◆ TASK PROMPT
Repeat exactly, and only, the lines running from the one that holds "2013/14: 20 -> 17" to the end of the records.

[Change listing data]
════════════════════

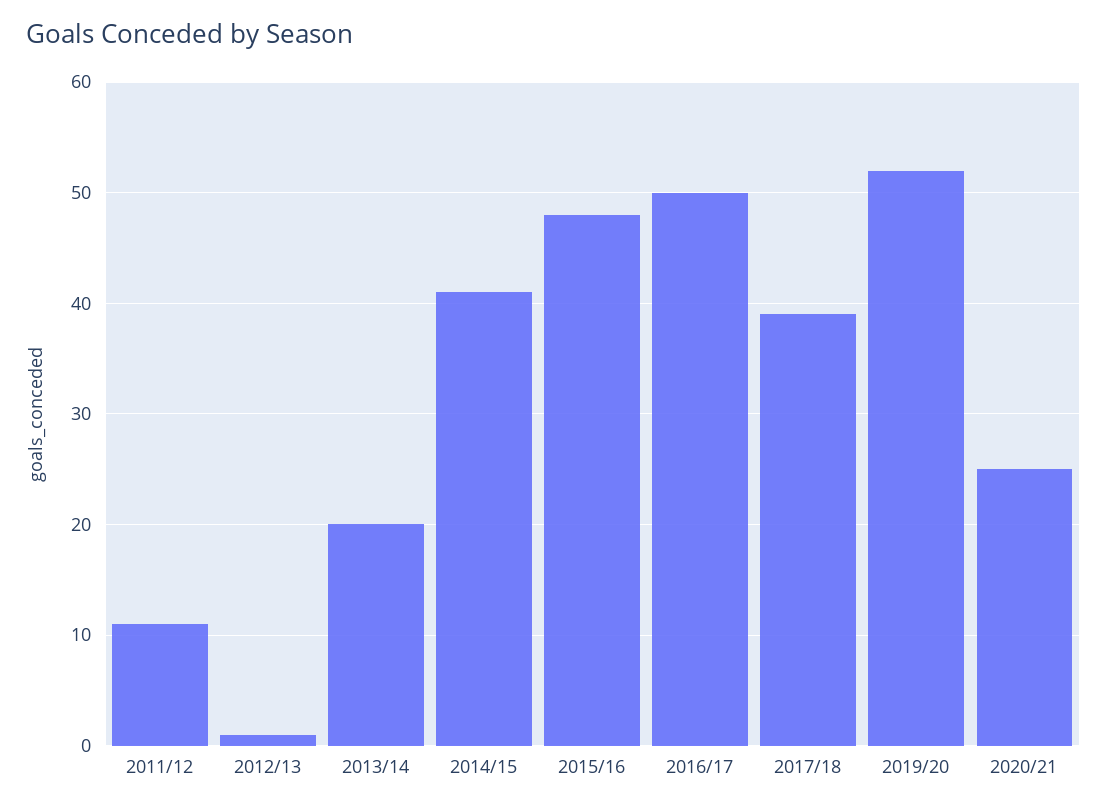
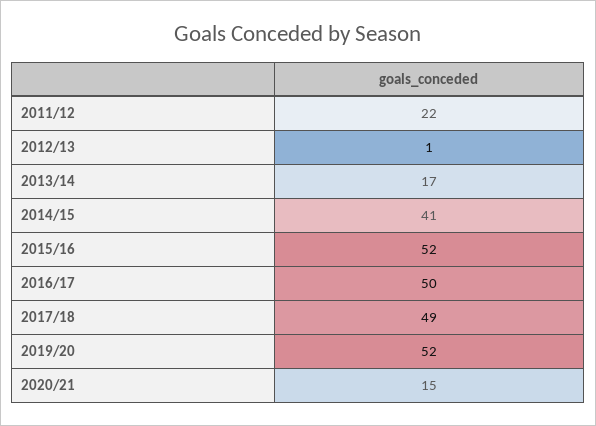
2011/12: 11 -> 22
2013/14: 20 -> 17
2015/16: 48 -> 52
2017/18: 39 -> 49
2020/21: 25 -> 15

════════════════════

◆ YOUR SOLUTION
2013/14: 20 -> 17
2015/16: 48 -> 52
2017/18: 39 -> 49
2020/21: 25 -> 15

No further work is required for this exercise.